Jakob Christensen, M.D., of Aarhus University Hospital, and colleagues based their findings on an analysis of death certificates of 21,169 suicides and 423,128 controls.
They found 492 individuals with epilepsy who committed suicide (2.32%) versus 3,140 (0.74%) of the controls for a rate ratio of 3.17 (95% CI 2.88-3.50 P <0.0001).
The suicide cases were culled from the Cause of Death Register in Denmark and represented suicides from 1981 through 1997. Each suicide was matched by sex, birth year, and calendar date of death to a maximum of 20 controls.
When persons with a history of psychiatric disorders were eliminated and the data adjusted for socioeconomic confounders, epilepsy remained significantly associated with suicide (RR 1.99, 95% CI 1.71-2.32 P <0.0001).
Michael R. Sperling, M.D., professor of neurology and director of the Jefferson Comprehensive Epilepsy Center in Philadelphia, said the Danish study was "frankly confirmatory of an extensive literature known for many decades." Dr. Sperling was not involved in the study.
Persons with epilepsy, Dr. Sperling said, "are also more likely to experience depression and, particularly when the seizures are uncontrolled, suicides are significantly higher."
But epilepsy is associated with higher all-cause mortality, he said, and although suicide is more common among persons with epilepsy, it is "number five or six on the list [of leading causes of death], not number one."
The most common cause of death associated with epilepsy, said Dr. Sperling, is "unexplained death in epilepsy, which is responsible for 15% to 50% of the excess deaths in these patients.

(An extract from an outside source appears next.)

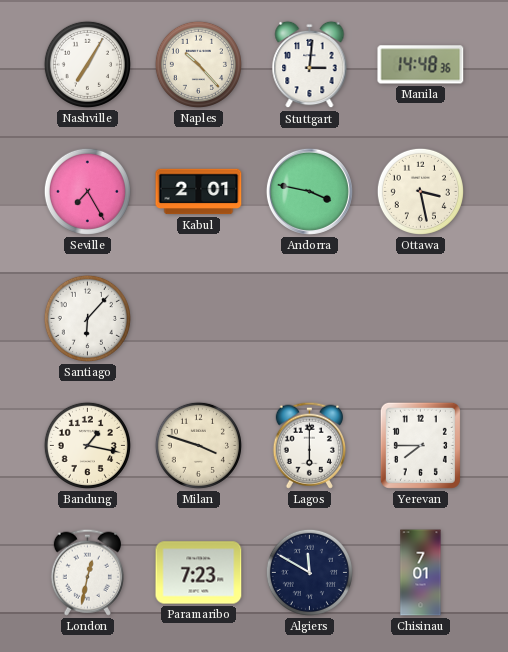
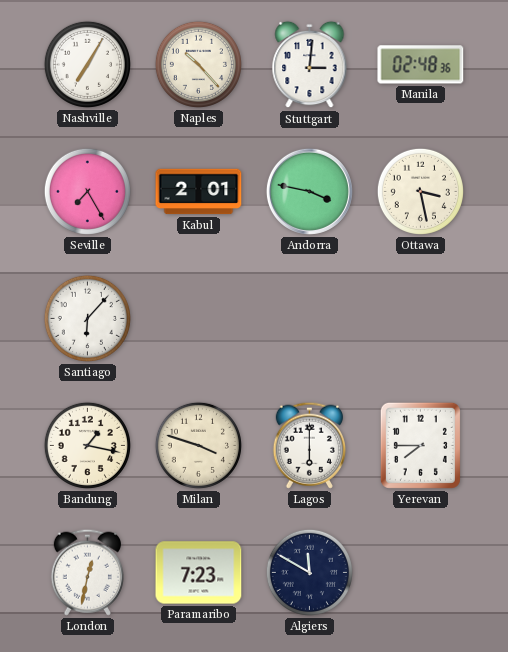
Manila: 14:48 -> 02:48
Chisinau: 7:01 -> none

Typically, these patients are found dead in their beds with no apparent cause of death."
Cardiovascular mortality and cancer mortality is also higher among persons with epilepsy, according to Dr. Sperling.
Noting that Christensen et al reported that the risk of suicide was greatest during the six months following an epilepsy diagnosis (overall RR 5.35, 95% CI 3.43-8.33, P <0.0001), Dr. Sperling noted that that may raise more questions than it answers.

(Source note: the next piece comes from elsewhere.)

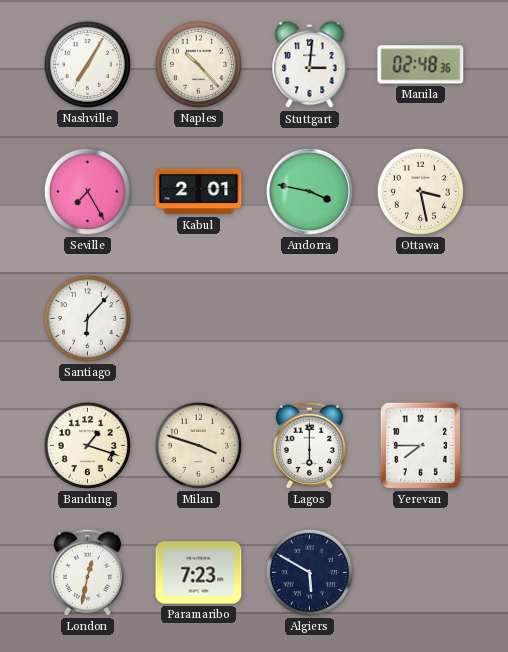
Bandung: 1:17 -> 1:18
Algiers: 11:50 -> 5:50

"The trouble is that epilepsy is a comorbidity. Why does someone have a recent diagnosis of epilepsy? Recent brain injury, stroke, a brain tumor, so it is always more than just epilepsy," Dr. Sperling said. Any one of those comorbidities could trigger depression that could be a factor in suicide, he said.

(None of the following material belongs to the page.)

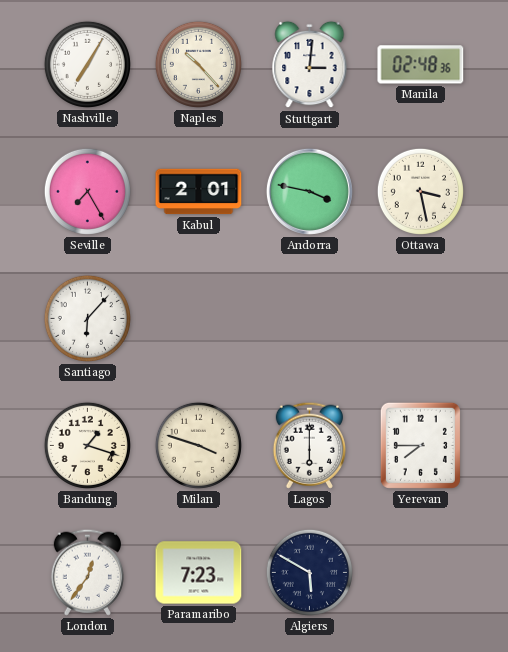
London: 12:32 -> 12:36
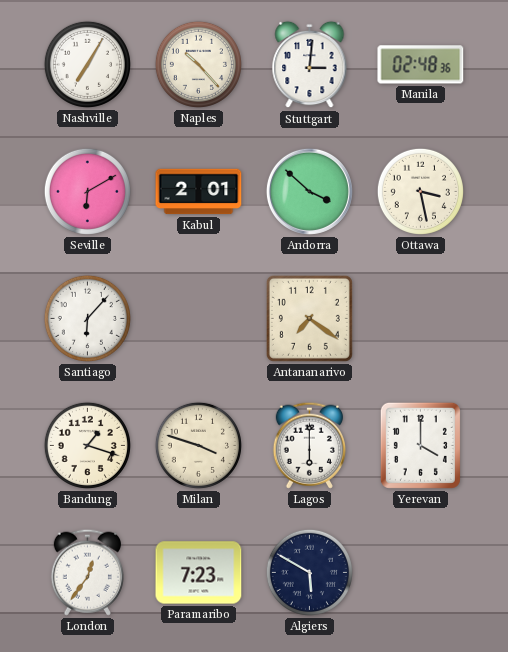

On a positive note, Dr. Christensen wrote that "the risk of suicide declined with the duration of epilepsy, which is in keeping with previous studies."
Moreover, the high risk observed within six months of diagnosis, decreased by 12 months. "Improvement in epilepsy care, introduction of new drugs with fewer side-effects, and reduced use of barbiturates are possible explanations for this declining time-trend," he wrote.